Postcard

We could use any sort of wire format, like JSON or HTTP. However our microcontroller is small, and we want a protocol that will work well for both devices.

For this workshop, we'll use a format called postcard. It's a compact binary format, built on top of the serde crate. It supports all Rust types, including primitives, structs, and enums.
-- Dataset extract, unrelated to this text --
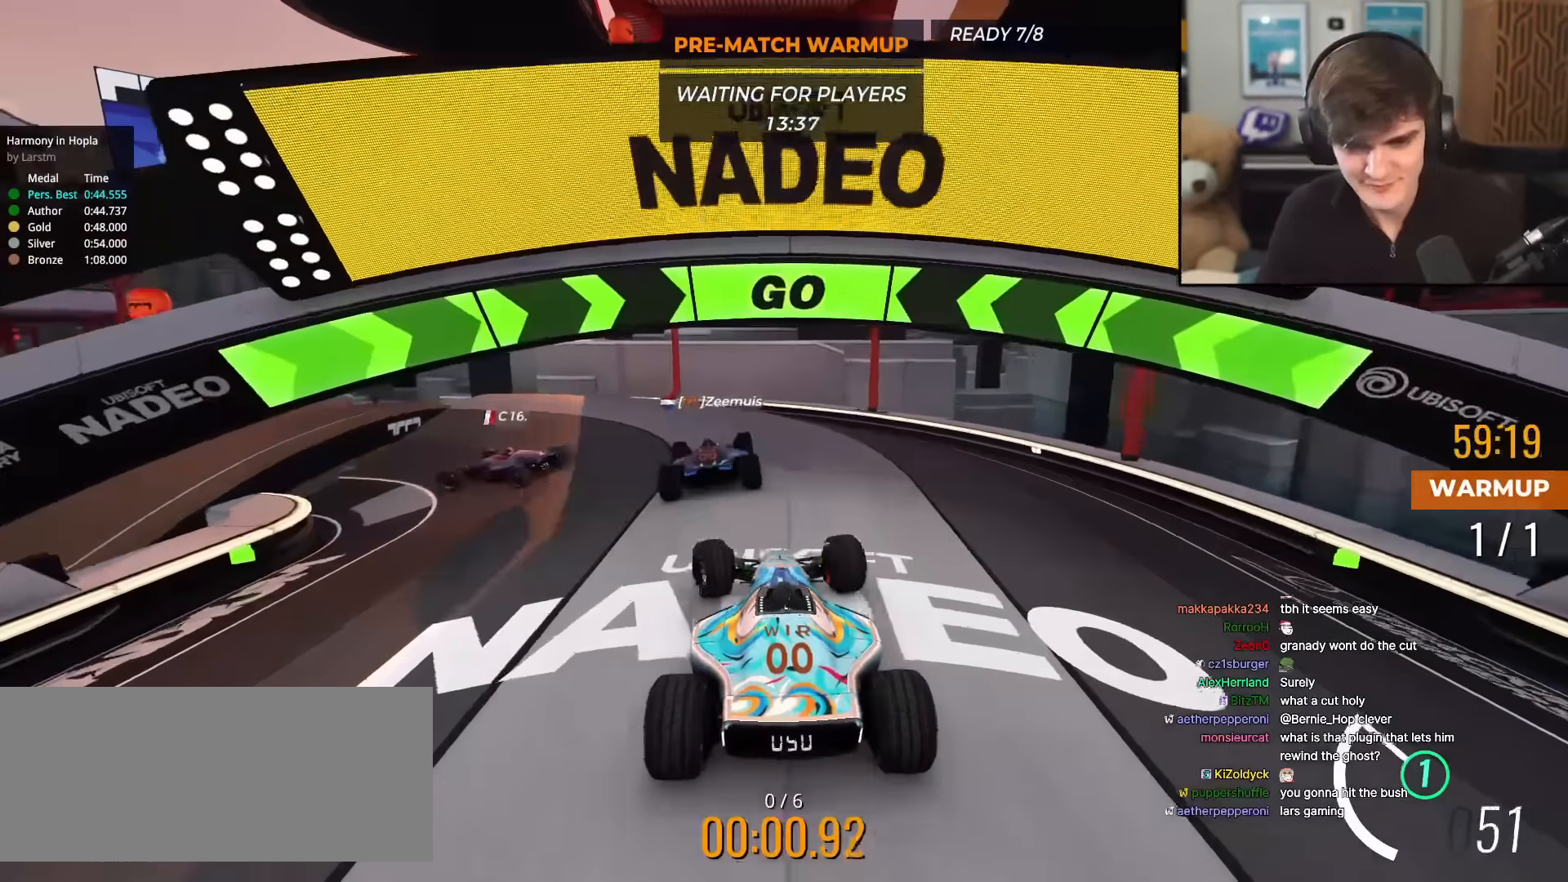
{"keys": ["left", "up"], "events": [[100, "left", "up"], [183, "left", "down"]]}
We can define a type like this:

#![allow(unused)]
fn main() {
#[derive(Serialize, Deserialize)]
pub struct AccelReading {
    pub x: i16,
    pub y: i16,
    pub z: i16,
}
}

If we were to serialize a value like this:

#![allow(unused)]
fn main() {
AccelReading { x: 63, y: -1, z: -32768 }
}

We'd end up with a value like this:

#![allow(unused)]
fn main() {
[
    0x7E,             // 63
    0x01,             // -1
    0xFF, 0xFF, 0x03, // -32768
]
}

We don't have to worry exactly WHY it looks like this, though you could look at the postcard specification if you wanted, but the main take aways are:

  • This is a "non self describing format": The messages don't describe the type at all, only the values. This means we send less data on the wire, but both sides have to understand what data they are looking at.
  • The message is fairly compact, it only takes us 5 bytes to send data that takes 6 bytes in memory

Since postcard works on both desktop and no_std targets, we don't need to do anything extra to define how to turn Rust data types into bytes, and how to turn bytes into data types.

Still something missing

We could go off running, just sending postcard encoded data back and forth over USB, but there's two problems we'll run into quickly:

  1. We probably will want to send different KINDS of messages. How does each device tell each other what type of message this is, and how to interpret them?
  2. How do we define how each side behaves? How can one device request something from the other, and know how to interpret that response?

At the end of the day, postcard is just an encoding, not a protocol. You could build something on top of postcard to describe a protocol, and that's what postcard-rpc is!